Though it’s not uncommon to hear fiery guitars, sensuous grooves, and even the occasional trap beat on his latest LP, What I’m Feelin’, the church is always present in Anthony Hamilton’s voice. Growing up singing in his congregation’s choir in Charlotte, North Carolina, Hamilton viewed his preacher and choir leader the way some kids might see the Avengers or Superman. “The lead singer in the choir and the pastor were superheroes because of how they made you feel,” he says. “It’s a feeling you get when you hear someone lead that just inspires.” Like gospel crossover heroes the Staple Singers before him, Hamilton has derived a sound that has earned him fans all over the globe, inspiring the faithful and secular alike.
Over the course of a career that includes seven albums; collaborations with Tupac, D’Angelo, Buddy Guy, and the Gorillaz; a Grammy® Award–winning duet with Al Green; a high-profile duet with Elayna Boynton for Quentin Tarantino’s Django Unchained; and even a performance for President Barack Obama, Hamilton has established himself as a modern soul icon. Since breaking out in the early 2000s with “Po’ Boys,” a collaboration with Kentucky rappers Nappy Roots, he has proved his voice to be a malleable instrument, capable of gruff preaching, tender balladry, and rhythmic punch.
What I’m Feelin’ finds the veteran singer showcasing his instrument in surprising ways, from the slow-jam grind of “I Want You” to the synthesizer-tinged “Ever Seen Heaven” to the classic snapback funk of opener “Save Me.” “I just want to be born again baby / You give me life,” he sings, invoking the prospect of spiritual redemption and the transcendent sensation of romance. In his poetic sonic worlds, the gap between cosmic and physical spaces seems to narrow – the thrill of romance and the power of spiritual redemption seem to blend and expand in his warm R&B spaces. Credit his imaginative use of sound and language, fueled by his inner life: “I was an introvert growing up,” he says. “I had a wild imagination and I would dream a lot.”

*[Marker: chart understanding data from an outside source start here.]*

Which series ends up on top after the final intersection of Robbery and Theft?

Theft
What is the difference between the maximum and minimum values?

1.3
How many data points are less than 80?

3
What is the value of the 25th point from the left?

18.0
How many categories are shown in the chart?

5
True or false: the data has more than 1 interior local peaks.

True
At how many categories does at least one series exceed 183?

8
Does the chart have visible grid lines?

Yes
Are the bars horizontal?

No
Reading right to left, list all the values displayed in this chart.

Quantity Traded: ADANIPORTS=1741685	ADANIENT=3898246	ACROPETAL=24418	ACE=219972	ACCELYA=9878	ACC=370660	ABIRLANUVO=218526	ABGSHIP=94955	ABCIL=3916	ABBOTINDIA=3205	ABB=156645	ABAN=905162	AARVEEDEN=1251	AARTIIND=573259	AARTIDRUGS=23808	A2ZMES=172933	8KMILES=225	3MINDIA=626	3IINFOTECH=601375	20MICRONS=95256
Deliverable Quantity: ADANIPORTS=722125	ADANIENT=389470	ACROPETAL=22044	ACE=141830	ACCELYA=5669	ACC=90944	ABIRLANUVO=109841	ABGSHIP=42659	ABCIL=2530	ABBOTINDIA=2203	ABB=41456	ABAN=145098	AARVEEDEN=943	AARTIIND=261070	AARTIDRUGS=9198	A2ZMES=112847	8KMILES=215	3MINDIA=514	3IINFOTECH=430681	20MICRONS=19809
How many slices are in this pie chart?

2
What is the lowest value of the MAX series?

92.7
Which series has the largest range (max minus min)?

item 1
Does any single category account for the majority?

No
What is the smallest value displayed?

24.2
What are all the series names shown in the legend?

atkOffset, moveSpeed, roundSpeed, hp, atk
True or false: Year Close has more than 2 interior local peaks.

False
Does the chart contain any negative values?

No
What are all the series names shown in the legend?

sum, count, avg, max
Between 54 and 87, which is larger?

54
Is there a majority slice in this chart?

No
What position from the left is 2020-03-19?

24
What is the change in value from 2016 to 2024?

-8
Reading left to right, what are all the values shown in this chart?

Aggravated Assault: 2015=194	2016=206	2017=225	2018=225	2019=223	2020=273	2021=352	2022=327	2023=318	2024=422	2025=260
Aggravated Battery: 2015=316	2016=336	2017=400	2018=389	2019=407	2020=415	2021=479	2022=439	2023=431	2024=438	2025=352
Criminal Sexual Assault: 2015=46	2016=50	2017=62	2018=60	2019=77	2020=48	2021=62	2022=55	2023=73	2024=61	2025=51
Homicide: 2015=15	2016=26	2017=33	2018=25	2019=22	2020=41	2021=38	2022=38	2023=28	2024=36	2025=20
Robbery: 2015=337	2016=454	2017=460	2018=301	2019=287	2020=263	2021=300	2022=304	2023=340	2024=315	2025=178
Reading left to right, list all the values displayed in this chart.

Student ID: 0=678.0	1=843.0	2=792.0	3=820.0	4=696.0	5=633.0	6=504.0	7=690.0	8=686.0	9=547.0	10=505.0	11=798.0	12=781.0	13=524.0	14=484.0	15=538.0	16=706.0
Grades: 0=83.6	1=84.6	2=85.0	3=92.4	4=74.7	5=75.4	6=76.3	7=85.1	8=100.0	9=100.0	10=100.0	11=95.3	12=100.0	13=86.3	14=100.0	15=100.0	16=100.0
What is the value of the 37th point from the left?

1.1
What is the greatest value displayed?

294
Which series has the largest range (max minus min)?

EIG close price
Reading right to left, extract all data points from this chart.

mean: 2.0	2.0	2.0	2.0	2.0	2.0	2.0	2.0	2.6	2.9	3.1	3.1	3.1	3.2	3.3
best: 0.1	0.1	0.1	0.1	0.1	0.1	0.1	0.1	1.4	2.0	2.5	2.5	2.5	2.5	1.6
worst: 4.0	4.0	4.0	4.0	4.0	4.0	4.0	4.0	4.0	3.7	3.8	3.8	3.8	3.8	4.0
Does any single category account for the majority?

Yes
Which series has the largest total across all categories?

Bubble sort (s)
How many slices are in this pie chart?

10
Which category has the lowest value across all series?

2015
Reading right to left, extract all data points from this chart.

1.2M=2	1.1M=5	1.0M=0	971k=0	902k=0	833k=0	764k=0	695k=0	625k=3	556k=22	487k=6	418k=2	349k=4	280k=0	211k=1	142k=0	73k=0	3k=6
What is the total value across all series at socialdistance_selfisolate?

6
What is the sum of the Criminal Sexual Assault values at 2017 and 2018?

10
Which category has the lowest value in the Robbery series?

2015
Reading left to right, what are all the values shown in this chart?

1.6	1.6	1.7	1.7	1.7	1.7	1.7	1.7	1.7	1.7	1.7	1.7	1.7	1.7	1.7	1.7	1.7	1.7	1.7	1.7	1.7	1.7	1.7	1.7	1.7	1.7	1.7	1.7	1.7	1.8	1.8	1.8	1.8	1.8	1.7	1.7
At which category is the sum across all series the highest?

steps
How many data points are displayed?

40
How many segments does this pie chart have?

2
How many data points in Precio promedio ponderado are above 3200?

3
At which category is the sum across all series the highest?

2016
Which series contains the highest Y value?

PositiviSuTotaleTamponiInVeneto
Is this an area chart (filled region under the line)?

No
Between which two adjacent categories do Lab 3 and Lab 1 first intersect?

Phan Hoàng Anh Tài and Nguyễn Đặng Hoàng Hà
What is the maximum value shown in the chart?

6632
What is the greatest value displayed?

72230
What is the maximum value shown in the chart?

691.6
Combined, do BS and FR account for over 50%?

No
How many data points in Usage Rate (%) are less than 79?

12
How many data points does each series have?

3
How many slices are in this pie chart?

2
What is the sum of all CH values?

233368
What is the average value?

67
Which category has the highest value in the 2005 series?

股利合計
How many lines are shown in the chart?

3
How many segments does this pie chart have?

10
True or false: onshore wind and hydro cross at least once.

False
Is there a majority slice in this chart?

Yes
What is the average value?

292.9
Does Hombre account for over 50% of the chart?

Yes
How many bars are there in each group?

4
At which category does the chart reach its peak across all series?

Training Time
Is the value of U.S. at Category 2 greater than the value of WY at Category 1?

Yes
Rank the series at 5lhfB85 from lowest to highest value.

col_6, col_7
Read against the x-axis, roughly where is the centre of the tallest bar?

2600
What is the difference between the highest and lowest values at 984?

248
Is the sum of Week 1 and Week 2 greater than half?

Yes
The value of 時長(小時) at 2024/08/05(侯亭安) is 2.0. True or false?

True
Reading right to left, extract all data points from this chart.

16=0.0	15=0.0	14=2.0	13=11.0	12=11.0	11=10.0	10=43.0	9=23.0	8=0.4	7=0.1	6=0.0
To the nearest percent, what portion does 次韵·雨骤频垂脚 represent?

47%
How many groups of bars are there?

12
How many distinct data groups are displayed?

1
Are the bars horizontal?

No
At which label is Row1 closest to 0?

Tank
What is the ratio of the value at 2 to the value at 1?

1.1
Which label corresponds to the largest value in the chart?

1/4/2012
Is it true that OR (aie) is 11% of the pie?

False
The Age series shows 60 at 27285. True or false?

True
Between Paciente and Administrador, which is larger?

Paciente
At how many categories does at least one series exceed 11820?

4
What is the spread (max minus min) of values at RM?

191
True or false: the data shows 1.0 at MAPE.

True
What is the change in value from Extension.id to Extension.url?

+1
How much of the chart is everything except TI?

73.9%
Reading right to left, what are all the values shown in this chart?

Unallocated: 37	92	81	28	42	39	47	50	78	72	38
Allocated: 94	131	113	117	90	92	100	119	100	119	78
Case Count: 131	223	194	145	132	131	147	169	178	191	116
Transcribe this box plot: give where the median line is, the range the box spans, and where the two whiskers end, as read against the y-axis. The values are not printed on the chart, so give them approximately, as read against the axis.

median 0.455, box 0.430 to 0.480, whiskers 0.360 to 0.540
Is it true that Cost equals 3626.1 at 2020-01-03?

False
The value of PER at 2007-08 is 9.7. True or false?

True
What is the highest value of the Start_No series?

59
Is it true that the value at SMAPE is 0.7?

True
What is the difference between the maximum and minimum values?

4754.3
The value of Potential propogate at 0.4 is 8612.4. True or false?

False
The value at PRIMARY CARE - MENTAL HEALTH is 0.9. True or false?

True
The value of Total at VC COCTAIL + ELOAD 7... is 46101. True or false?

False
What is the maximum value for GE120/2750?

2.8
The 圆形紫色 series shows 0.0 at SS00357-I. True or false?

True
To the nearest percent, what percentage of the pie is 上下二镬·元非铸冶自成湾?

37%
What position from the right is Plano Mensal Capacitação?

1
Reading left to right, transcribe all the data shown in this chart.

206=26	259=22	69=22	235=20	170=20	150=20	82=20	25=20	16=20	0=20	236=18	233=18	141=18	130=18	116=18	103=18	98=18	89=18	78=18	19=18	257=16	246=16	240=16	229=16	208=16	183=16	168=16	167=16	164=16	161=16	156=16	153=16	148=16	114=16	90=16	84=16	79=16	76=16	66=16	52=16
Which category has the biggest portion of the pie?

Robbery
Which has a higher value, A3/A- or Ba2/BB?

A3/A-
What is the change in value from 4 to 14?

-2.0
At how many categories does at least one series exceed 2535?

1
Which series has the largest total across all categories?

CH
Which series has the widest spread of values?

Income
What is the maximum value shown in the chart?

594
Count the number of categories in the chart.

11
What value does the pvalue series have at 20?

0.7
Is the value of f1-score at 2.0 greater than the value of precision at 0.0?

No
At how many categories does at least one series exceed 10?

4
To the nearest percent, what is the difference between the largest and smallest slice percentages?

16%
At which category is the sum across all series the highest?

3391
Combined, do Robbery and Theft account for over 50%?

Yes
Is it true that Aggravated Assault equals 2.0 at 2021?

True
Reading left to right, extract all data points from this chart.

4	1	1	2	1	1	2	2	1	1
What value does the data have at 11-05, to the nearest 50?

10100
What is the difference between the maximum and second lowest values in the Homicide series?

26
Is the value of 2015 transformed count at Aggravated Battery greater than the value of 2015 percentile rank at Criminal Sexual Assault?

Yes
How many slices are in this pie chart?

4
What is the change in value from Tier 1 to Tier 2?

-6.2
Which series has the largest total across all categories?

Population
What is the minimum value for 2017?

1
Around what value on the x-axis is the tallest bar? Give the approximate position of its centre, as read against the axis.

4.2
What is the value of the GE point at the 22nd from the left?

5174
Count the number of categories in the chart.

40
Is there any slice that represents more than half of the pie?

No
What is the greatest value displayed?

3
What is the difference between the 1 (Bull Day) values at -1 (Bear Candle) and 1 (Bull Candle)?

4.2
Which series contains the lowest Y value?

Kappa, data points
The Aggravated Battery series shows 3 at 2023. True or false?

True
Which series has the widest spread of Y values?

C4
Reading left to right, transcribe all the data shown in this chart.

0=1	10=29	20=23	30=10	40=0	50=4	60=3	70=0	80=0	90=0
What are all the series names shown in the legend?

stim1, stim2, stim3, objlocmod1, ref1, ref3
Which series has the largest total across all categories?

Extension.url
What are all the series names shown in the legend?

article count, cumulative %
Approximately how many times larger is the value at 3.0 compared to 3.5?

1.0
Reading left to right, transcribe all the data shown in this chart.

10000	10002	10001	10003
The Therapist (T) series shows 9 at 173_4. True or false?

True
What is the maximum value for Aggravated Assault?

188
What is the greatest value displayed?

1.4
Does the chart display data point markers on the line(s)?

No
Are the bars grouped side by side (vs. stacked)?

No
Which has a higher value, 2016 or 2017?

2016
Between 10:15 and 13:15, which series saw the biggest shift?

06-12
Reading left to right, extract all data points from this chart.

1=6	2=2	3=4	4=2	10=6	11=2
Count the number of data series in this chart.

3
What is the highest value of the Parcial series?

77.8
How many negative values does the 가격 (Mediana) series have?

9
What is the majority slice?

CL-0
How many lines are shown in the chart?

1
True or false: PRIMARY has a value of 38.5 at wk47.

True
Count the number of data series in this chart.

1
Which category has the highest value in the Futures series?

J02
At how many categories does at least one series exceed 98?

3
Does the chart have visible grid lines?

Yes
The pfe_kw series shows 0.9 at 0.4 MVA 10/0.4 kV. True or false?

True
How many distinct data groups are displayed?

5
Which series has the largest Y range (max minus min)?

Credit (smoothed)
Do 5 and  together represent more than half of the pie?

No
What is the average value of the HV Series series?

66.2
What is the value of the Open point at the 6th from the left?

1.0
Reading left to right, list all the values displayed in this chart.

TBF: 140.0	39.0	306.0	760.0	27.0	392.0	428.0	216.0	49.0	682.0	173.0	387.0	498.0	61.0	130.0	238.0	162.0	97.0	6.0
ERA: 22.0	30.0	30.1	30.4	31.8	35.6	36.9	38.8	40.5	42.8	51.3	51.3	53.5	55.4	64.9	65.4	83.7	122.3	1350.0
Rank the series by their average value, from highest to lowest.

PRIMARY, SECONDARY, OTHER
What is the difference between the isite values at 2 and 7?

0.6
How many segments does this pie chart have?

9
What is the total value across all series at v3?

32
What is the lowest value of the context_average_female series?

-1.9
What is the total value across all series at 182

He’s spent his career translating his inner visions and dreams to the “big world” he sings about on “Ain’t No Shame.” From his 2003 debut Coming From Where I’m Coming From to What I’m Feelin’, his voice has connected to listeners with an unadorned honesty and a recognition of the specialness of the ordinary world. Even as Hamilton bounces from funk to gospel, from red dirt soul to sultry pop ballads, he maintains a wholeness, indicating that no matter what styles he draws from, it’s the presentation of his real self that holds his albums and songs together, and his recognition of a higher power working through his music. In his songs, grace extends from the sacred to the secular, from the temple to the everyday, his view unobstructed by the division between the two, as he sings on “Amen”: “Got me saying amen / From the bed to the stove / From the church to the job / Best thing I know.”